Data for processing section start

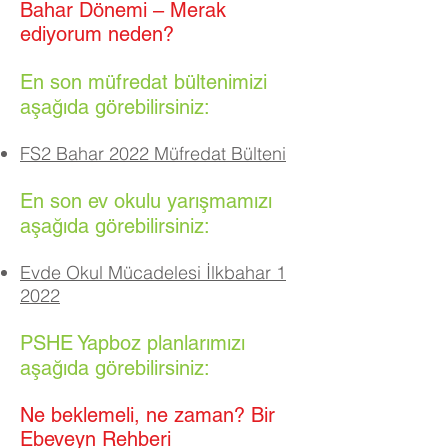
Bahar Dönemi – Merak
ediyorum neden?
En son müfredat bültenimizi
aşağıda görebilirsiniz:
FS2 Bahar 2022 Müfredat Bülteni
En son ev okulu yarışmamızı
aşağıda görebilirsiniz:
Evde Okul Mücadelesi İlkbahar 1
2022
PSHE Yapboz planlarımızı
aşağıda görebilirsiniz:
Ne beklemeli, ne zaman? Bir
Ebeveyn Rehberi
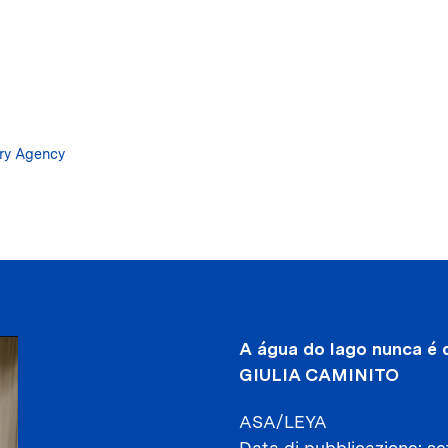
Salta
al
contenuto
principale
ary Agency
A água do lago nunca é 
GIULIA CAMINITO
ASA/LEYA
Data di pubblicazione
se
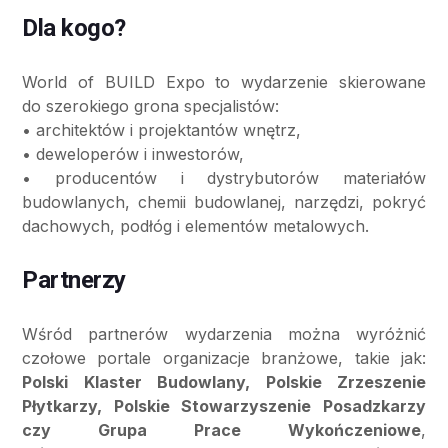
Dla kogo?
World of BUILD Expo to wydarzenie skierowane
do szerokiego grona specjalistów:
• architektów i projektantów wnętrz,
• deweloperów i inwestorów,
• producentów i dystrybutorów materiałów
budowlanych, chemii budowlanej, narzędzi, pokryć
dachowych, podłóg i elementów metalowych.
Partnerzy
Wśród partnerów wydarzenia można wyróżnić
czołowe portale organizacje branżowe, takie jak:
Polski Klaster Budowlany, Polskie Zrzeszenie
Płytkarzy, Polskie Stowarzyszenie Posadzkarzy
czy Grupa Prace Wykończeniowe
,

Data for processing section end

## What to produce
Which lines of the data contain the string "Polskie"? Copy each of them.

## Written answer
Polski Klaster Budowlany, Polskie Zrzeszenie
Płytkarzy, Polskie Stowarzyszenie Posadzkarzy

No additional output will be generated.